I like steak tartare and I usually eat it when I’m traveling in Europe – especially France.
I recently ordered some at a newly opened steakhouse in mid-town Manhattan.
The hand-cut meat seemed to be wagu steak full of fat, leaving a heavy greasy taste in the mouth. The chef that developed the recipe probably thought that offering fat-inundated meat, would show the customers that he was using “prime” ingredients. All I can say is, it was inedible; after a couple forkfuls I left the rest on the plate. I’ve had steak tartare in Michelin-starred restaurants as well as Parisian bistros and Lyonnais bouchons and tascas in Barcelona and Cáceres; everywhere the fresh meat was carefully defatted before chopping and blending in the rest of the ingredients.
Here is a recipe for a classic Steak Tartare, with raw meat and raw egg as the main ingredients.
Ingredients (2 portions):
1 lb. rump steak, all fat removed.
2 raw egg yolks.
2 tsp. cracked mustard or Dijon mustard.
1 tsp. Worcestershire sauce.
2 - 4 dashes Tabasco, Jamaican Pickapeppa Sauce or other hot sauce.

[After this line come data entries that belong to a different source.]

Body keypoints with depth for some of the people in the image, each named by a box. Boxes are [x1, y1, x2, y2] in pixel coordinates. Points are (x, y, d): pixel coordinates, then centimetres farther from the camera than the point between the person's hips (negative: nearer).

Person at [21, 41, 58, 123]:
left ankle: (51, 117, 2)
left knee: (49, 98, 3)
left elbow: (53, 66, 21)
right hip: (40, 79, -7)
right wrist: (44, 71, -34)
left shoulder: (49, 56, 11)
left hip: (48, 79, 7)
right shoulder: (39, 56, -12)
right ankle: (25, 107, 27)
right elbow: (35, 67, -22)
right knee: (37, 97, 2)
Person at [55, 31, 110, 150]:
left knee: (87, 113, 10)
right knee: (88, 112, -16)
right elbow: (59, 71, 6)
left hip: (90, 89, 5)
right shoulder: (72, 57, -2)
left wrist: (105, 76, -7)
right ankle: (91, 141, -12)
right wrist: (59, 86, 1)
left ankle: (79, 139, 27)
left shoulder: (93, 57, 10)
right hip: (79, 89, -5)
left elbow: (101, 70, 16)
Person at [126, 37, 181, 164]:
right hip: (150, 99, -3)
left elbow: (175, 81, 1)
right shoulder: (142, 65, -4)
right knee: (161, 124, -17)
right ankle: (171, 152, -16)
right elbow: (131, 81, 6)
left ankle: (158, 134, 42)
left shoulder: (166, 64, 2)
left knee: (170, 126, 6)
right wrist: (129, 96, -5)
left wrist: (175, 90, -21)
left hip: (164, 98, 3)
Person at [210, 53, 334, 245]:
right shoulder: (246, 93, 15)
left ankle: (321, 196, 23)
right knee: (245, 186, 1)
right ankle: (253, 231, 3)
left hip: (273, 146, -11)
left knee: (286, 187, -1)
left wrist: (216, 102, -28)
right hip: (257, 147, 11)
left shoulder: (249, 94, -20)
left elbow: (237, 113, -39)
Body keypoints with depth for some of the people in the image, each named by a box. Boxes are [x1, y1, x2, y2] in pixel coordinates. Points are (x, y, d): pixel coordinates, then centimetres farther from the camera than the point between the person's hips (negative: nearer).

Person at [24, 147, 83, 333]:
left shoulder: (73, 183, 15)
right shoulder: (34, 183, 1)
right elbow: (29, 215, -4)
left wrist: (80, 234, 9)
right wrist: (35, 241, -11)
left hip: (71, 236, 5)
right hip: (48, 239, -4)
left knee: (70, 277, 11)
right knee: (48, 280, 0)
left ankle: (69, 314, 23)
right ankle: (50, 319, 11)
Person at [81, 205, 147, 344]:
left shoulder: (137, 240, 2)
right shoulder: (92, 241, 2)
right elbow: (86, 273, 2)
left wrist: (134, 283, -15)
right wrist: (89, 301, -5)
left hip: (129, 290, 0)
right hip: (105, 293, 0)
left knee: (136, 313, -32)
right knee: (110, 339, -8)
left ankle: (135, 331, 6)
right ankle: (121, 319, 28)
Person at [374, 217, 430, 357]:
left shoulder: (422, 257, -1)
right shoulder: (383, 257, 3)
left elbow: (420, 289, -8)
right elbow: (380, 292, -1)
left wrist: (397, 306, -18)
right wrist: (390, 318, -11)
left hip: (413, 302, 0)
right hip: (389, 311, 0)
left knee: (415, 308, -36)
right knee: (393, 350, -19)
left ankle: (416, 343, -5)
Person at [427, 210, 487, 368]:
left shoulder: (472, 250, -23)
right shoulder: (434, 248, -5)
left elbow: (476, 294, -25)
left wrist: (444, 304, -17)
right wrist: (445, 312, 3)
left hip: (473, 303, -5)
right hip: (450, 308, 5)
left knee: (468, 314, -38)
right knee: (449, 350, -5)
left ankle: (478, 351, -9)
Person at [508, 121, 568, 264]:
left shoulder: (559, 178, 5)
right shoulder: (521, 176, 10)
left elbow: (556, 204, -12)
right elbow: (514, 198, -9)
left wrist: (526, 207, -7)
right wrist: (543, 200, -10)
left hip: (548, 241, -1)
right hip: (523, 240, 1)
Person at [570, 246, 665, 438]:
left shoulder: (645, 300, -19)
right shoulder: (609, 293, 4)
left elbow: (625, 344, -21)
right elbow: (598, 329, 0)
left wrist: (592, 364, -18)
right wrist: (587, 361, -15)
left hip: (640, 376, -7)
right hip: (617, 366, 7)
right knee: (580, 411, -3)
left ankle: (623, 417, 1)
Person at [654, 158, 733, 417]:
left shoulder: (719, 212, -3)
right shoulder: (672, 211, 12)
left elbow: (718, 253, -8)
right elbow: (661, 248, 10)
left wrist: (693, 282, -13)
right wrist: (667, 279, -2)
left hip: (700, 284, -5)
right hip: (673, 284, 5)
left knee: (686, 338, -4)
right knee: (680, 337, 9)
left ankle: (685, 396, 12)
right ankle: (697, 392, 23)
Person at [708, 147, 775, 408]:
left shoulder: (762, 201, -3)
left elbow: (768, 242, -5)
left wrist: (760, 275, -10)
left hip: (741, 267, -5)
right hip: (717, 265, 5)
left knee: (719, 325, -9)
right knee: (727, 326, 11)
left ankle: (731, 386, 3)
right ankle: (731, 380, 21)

3 tbs. extra virgin olive oil.
3 - 4 tbs. fresh lemon juice.
1/2 small white onion or a large shallot, very finely chopped.
4 cornichons, chopped.
1 tsp. capers, drained.
Sea salt and freshly ground black pepper, to taste.
Whisk mustard, Worcestershire sauce and hot sauce in a large bowl until smooth. Gradually whisk in olive oil and lemon juice until it becomes the constancy of a loose mayonnaise. Season with salt and pepper.
Slice meat with a very sharp knife into paper-thin pieces removing as much fat as possible. Gather pieces together and slice crosswise into smaller pieces, then finely chop them and add to the bowl.
Add finely chopped onions, cornichons and capers to the mixture and toss with two spoons until everything is well combined. Adjust seasonings.
Divide between 2 plates forming meat mounds. Use ½ egg shell, well cleaned without shards, to display a raw yolk on top of each meat mound; the eater will eventually mix the raw egg into the steak tartare. Serve with pommes frites.